# Task to carry out
What is needed here is an exact printout of the data, with no pictures included.

--- START ---

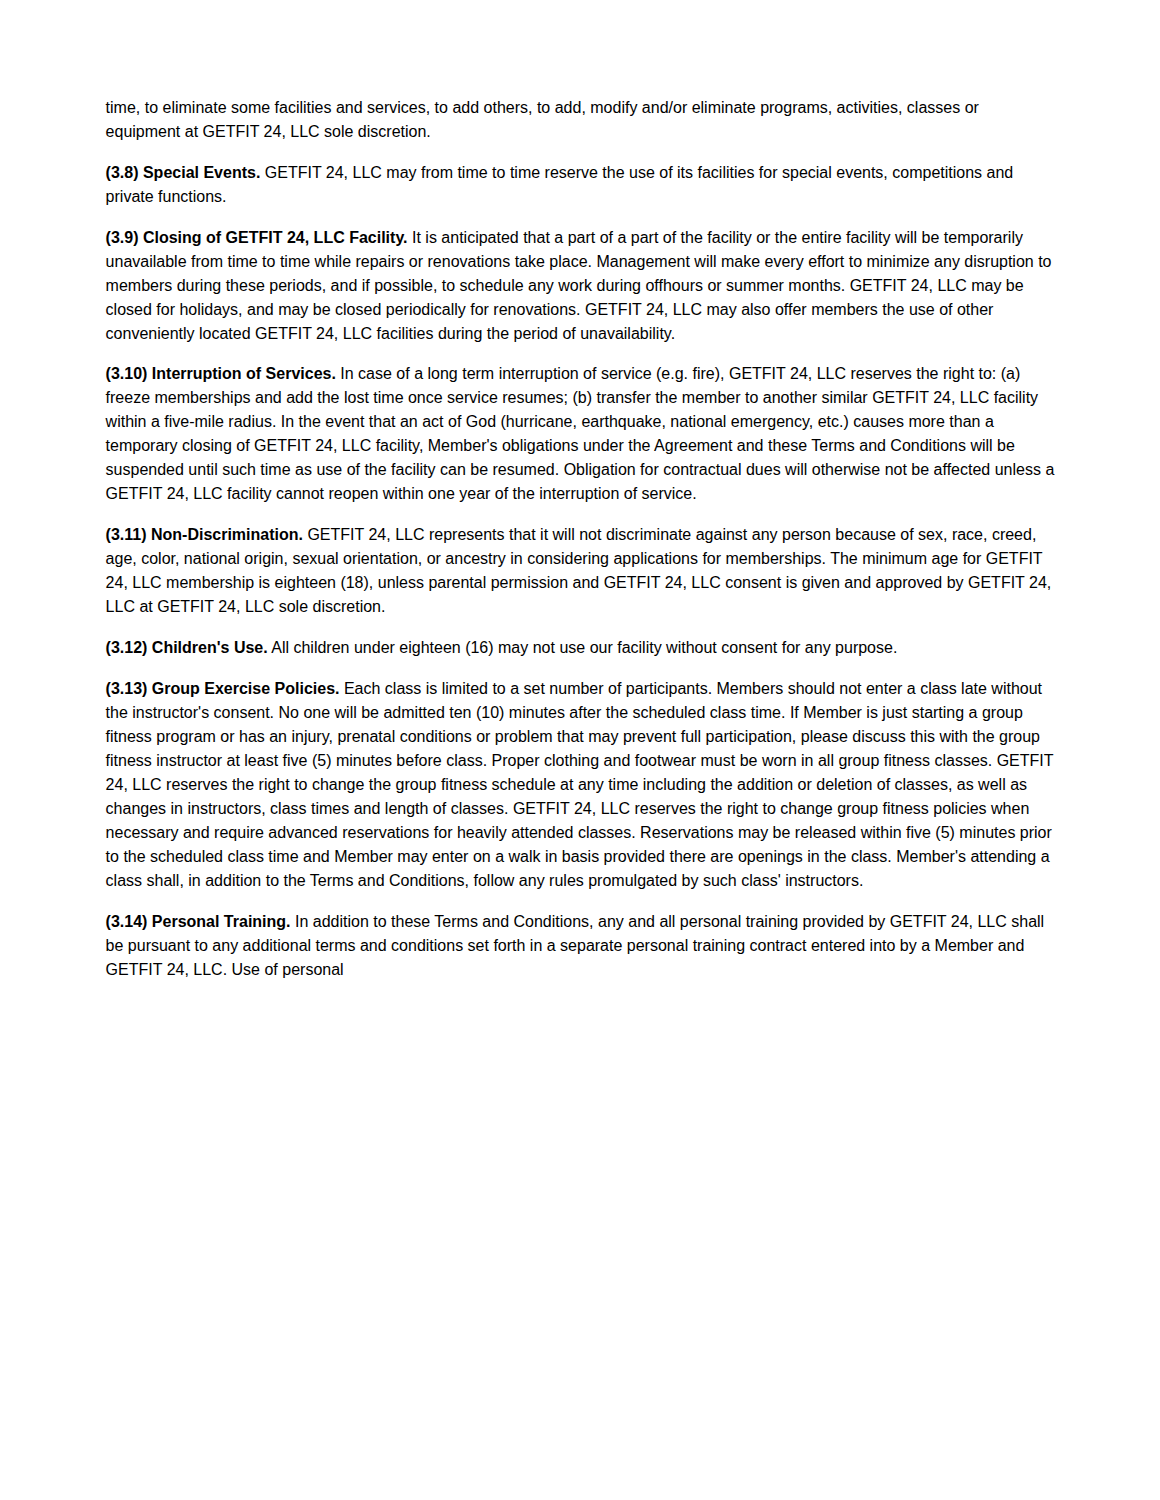time, to eliminate some facilities and services, to add others, to add, modify and/or eliminate programs, activities, classes or equipment at GETFIT 24, LLC sole discretion.
(3.8) Special Events. GETFIT 24, LLC may from time to time reserve the use of its facilities for special events, competitions and private functions.
(3.9) Closing of GETFIT 24, LLC Facility. It is anticipated that a part of a part of the facility or the entire facility will be temporarily unavailable from time to time while repairs or renovations take place. Management will make every effort to minimize any disruption to members during these periods, and if possible, to schedule any work during offhours or summer months. GETFIT 24, LLC may be closed for holidays, and may be closed periodically for renovations. GETFIT 24, LLC may also offer members the use of other conveniently located GETFIT 24, LLC facilities during the period of unavailability.
(3.10) Interruption of Services. In case of a long term interruption of service (e.g. fire), GETFIT 24, LLC reserves the right to: (a) freeze memberships and add the lost time once service resumes; (b) transfer the member to another similar GETFIT 24, LLC facility within a five-mile radius. In the event that an act of God (hurricane, earthquake, national emergency, etc.) causes more than a temporary closing of GETFIT 24, LLC facility, Member's obligations under the Agreement and these Terms and Conditions will be suspended until such time as use of the facility can be resumed. Obligation for contractual dues will otherwise not be affected unless a GETFIT 24, LLC facility cannot reopen within one year of the interruption of service.
(3.11) Non-Discrimination. GETFIT 24, LLC represents that it will not discriminate against any person because of sex, race, creed, age, color, national origin, sexual orientation, or ancestry in considering applications for memberships. The minimum age for GETFIT 24, LLC membership is eighteen (18), unless parental permission and GETFIT 24, LLC consent is given and approved by GETFIT 24, LLC at GETFIT 24, LLC sole discretion.
(3.12) Children's Use. All children under eighteen (16) may not use our facility without consent for any purpose.
(3.13) Group Exercise Policies. Each class is limited to a set number of participants. Members should not enter a class late without the instructor's consent. No one will be admitted ten (10) minutes after the scheduled class time. If Member is just starting a group fitness program or has an injury, prenatal conditions or problem that may prevent full participation, please discuss this with the group fitness instructor at least five (5) minutes before class. Proper clothing and footwear must be worn in all group fitness classes. GETFIT 24, LLC reserves the right to change the group fitness schedule at any time including the addition or deletion of classes, as well as changes in instructors, class times and length of classes. GETFIT 24, LLC reserves the right to change group fitness policies when necessary and require advanced reservations for heavily attended classes. Reservations may be released within five (5) minutes prior to the scheduled class time and Member may enter on a walk in basis provided there are openings in the class. Member's attending a class shall, in addition to the Terms and Conditions, follow any rules promulgated by such class' instructors.
(3.14) Personal Training. In addition to these Terms and Conditions, any and all personal training provided by GETFIT 24, LLC shall be pursuant to any additional terms and conditions set forth in a separate personal training contract entered into by a Member and GETFIT 24, LLC. Use of personal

--- END ---

# Task response
time, to eliminate some facilities and services, to add others, to add, modify and/or eliminate programs, activities, classes or equipment at GETFIT 24, LLC sole discretion.
(3.8) Special Events. GETFIT 24, LLC may from time to time reserve the use of its facilities for special events, competitions and private functions.
(3.9) Closing of GETFIT 24, LLC Facility. It is anticipated that a part of a part of the facility or the entire facility will be temporarily unavailable from time to time while repairs or renovations take place. Management will make every effort to minimize any disruption to members during these periods, and if possible, to schedule any work during offhours or summer months. GETFIT 24, LLC may be closed for holidays, and may be closed periodically for renovations. GETFIT 24, LLC may also offer members the use of other conveniently located GETFIT 24, LLC facilities during the period of unavailability.
(3.10) Interruption of Services. In case of a long term interruption of service (e.g. fire), GETFIT 24, LLC reserves the right to: (a) freeze memberships and add the lost time once service resumes; (b) transfer the member to another similar GETFIT 24, LLC facility within a five-mile radius. In the event that an act of God (hurricane, earthquake, national emergency, etc.) causes more than a temporary closing of GETFIT 24, LLC facility, Member's obligations under the Agreement and these Terms and Conditions will be suspended until such time as use of the facility can be resumed. Obligation for contractual dues will otherwise not be affected unless a GETFIT 24, LLC facility cannot reopen within one year of the interruption of service.
(3.11) Non-Discrimination. GETFIT 24, LLC represents that it will not discriminate against any person because of sex, race, creed, age, color, national origin, sexual orientation, or ancestry in considering applications for memberships. The minimum age for GETFIT 24, LLC membership is eighteen (18), unless parental permission and GETFIT 24, LLC consent is given and approved by GETFIT 24, LLC at GETFIT 24, LLC sole discretion.
(3.12) Children's Use. All children under eighteen (16) may not use our facility without consent for any purpose.
(3.13) Group Exercise Policies. Each class is limited to a set number of participants. Members should not enter a class late without the instructor's consent. No one will be admitted ten (10) minutes after the scheduled class time. If Member is just starting a group fitness program or has an injury, prenatal conditions or problem that may prevent full participation, please discuss this with the group fitness instructor at least five (5) minutes before class. Proper clothing and footwear must be worn in all group fitness classes. GETFIT 24, LLC reserves the right to change the group fitness schedule at any time including the addition or deletion of classes, as well as changes in instructors, class times and length of classes. GETFIT 24, LLC reserves the right to change group fitness policies when necessary and require advanced reservations for heavily attended classes. Reservations may be released within five (5) minutes prior to the scheduled class time and Member may enter on a walk in basis provided there are openings in the class. Member's attending a class shall, in addition to the Terms and Conditions, follow any rules promulgated by such class' instructors.
(3.14) Personal Training. In addition to these Terms and Conditions, any and all personal training provided by GETFIT 24, LLC shall be pursuant to any additional terms and conditions set forth in a separate personal training contract entered into by a Member and GETFIT 24, LLC. Use of personal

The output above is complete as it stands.